- _What to do_: All entries are to be reproduced exactly; the pictures are to be omitted.

Detected change data
# # #
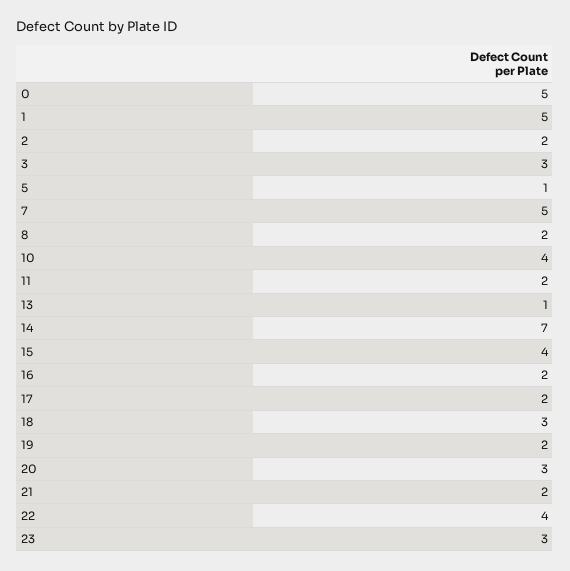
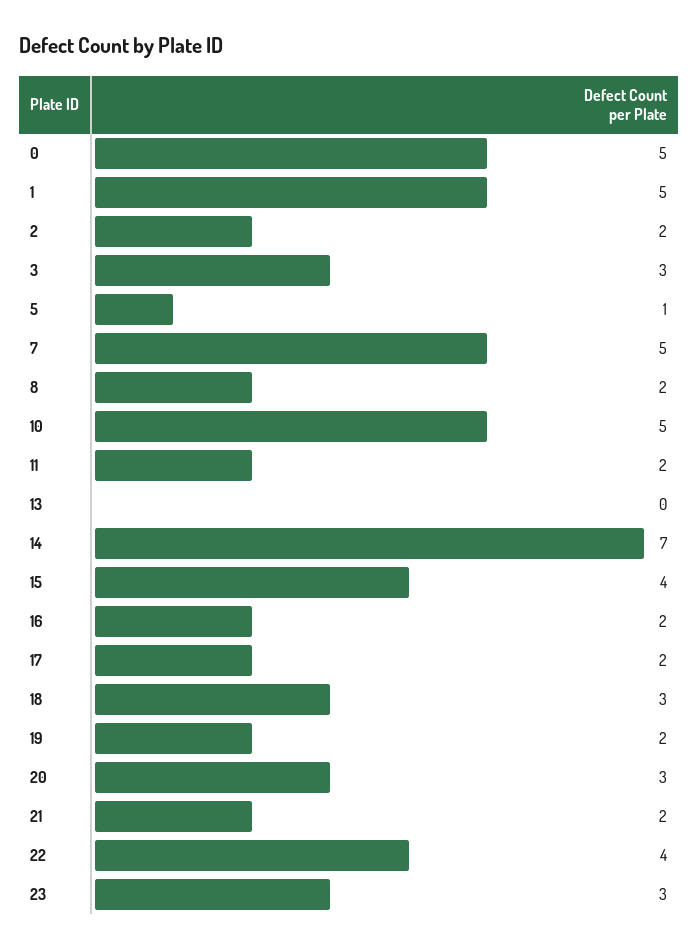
  {
    "0": 5,
    "1": 5,
    "2": 2,
    "3": 3,
    "5": 1,
    "7": 5,
    "8": 2,
-   "10": 4,
+   "10": 5,
    "11": 2,
-   "13": 1,
+   "13": 0,
    "14": 7,
    "15": 4,
    "16": 2,
    "17": 2,
    "18": 3,
    "19": 2,
    "20": 3,
    "21": 2,
    "22": 4,
    "23": 3
  }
# # #
- _Solution to the exercise_:
  {
    "0": 5,
    "1": 5,
    "2": 2,
    "3": 3,
    "5": 1,
    "7": 5,
    "8": 2,
-   "10": 4,
+   "10": 5,
    "11": 2,
-   "13": 1,
+   "13": 0,
    "14": 7,
    "15": 4,
    "16": 2,
    "17": 2,
    "18": 3,
    "19": 2,
    "20": 3,
    "21": 2,
    "22": 4,
    "23": 3
  }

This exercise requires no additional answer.